En este mundo tan carente de empatía, 20 Days in Mariupol, a pesar de lo doloroso que pueda ser, debería ser un visionado obligatorio para todxs. Este compilado del pietaje que Mstyslav Chernov, Vasilia Stepanenko y Evgeniy Maloteka, periodistas del Associated Press, capturaron durante la invasión rusa a Mariupol es un recorrido por el infiermo, un testimonio de crueldad e inhumanos crímenes de guerra, pero también de sobrecogeradora bravura periodística.
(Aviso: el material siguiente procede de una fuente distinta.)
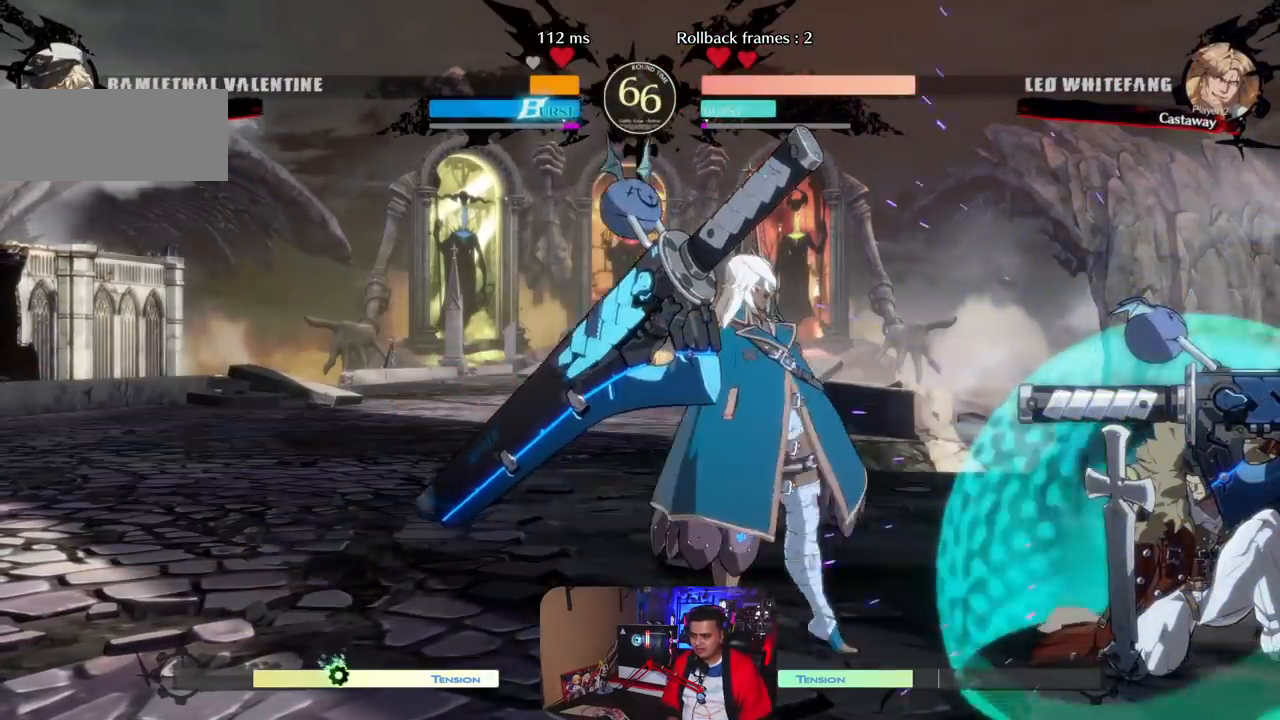
{"buttons": [], "left_stick": "down-right", "events": [[217, "left_stick", "center"], [267, "left_stick", "right"], [350, "left_stick", "center"], [400, "left_stick", "right"], [500, "left_stick", "down-right"]]}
“Las guerras comienzan con silencio”, dice Chernov, quien funge como director y narrador del documental. Junto a su equipo, el periodista llegó a Mariupol poco antes de que comenzaran a caer las primeras bombas. ¿Por qué la importancia de esta ciudad? Ubicado en el este de Ucrania, a 60 kilómetros de la frontera rusa, Mariupol era un blanco clave del ejército ruso, pues como centro industrial y comercial, su ocupación significaba asfixiar la economía ucraniana, así como tener acceso a una gran parte de las costas del Mar Negro. Pero pocos esperaban que su ocupación fuera tan despiadada.

En los primeros minutos del filme, Chernov le aconseja a una asustada anciana que vaya a casa, pues los rusos no le iban a disparar a civiles. Esa afirmación probó ser falsa unas horas después cuando las bombas cayeron indiscriminadamente en la ciudad. Más tarde, Chernov tiene la oportunidad de disculparse con la anciana, quien aterrada abraza a su gatito, ahora en un refugio.
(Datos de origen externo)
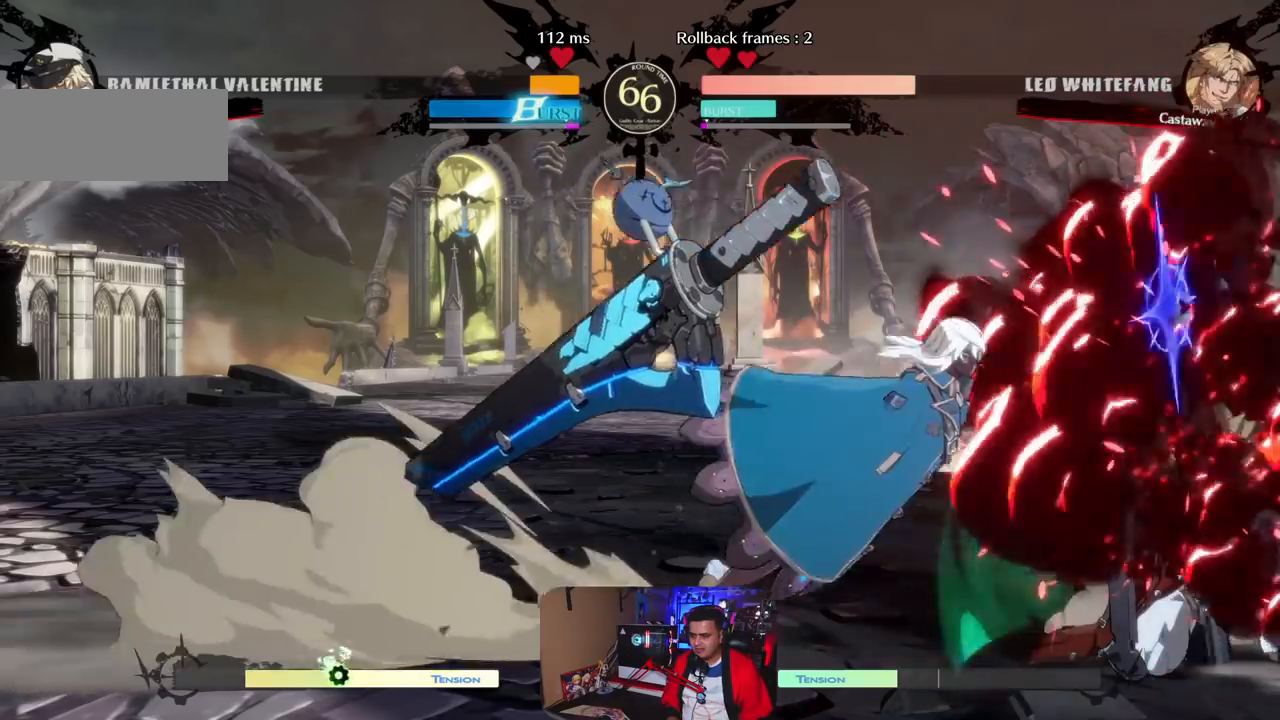
{"buttons": [], "left_stick": "center", "events": [[100, "left_stick", "down"], [283, "CIRCLE", "down"], [367, "CIRCLE", "up"], [467, "left_stick", "center"]]}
¿Cómo describir lo que vemos en 20 Days is Mariupol? ¿Existe acaso el adjetivo para describir la crueldad y total carencia de inhumanidad en pantalla? Chernov filma a civiles mutilados y ensangrentados, muchos de los cuales no sobreviven. Hay dolor, sangre, llanto y cadáveres por doquier. Con el paso de los días, comida, agua y medicamentos comienzan a escasear; la desesperación aumenta al igual que la brutalidad de los rusos, quienes bloquean ayuda humanitaria e incluso bombardean un hospital de maternidad. Evidentemente, el pietaje del resultado de dicho ataque te parte el corazón. “Es doloroso de ver pero tiene que ser doloroso de ver”, dice Chernov en su sombría narración que, casi a manera de diario, acompaña la brillante edición de Michelle Mizner para detallar sus experiencias y también dejarnos saber sus miedos y motivaciones; el perturbador score de Jordan Dykstra complementa la pesadilla.

Y Chernov tiene razón. Aunque son difíciles de ver, todas estas grabaciones son importantísimas; ciudadanos lo reconocen y constantemente alientan a gritos a los periodistas a que capturen el horror por el que están atravesando. Y es gracias a su valentía que el mundo pudo ver, sin tapujos, las atrocidades que estaban cometiendo los rusos, quienes intentaron crear su propia narrativa y afirmaron descaradamente que el pietaje capturado por Chernov y compañía era falso.

Es así que la labor de estos valientes periodistas adquiere una nueva dimensión de importancia, pero también de peligro. Necesitan informar al mundo la situación en Mariupol, y por ello se vuelven blancos de los rusos; de haber sido capturados probablemente hubieran sido obligados a decir que todo su pietaje era falso. Es profundamente inspirador ver la labor de Chernov, Stepanenko y Maloteka; es una labor de periodismo heroico y hasta milagroso. 

Los periodistas lograron escapar en el día 20 de la invasión, pero Mariupol cayó hasta el día 86. Más de 25,000 personas perdieron la vida y la ciudad quedó destruida. Vidas enteras se hicieron añicos. Y esta es solo una de las tragedias que nos ha dejado una guerra que sigue rugiendo. Es por esto que necesitamos documentales como 20 Days in Mariupol, necesitamos visibilizar la verdadera cara de las guerras y comprender el sufrimiento que generan en el pueblo. La humanidad necesita hacerle frente a la maldad, estudiarla y evitar que se siga propagando.

“20 Days in Mariupol” tuvo su premier canadiense en Hot Docs 2023.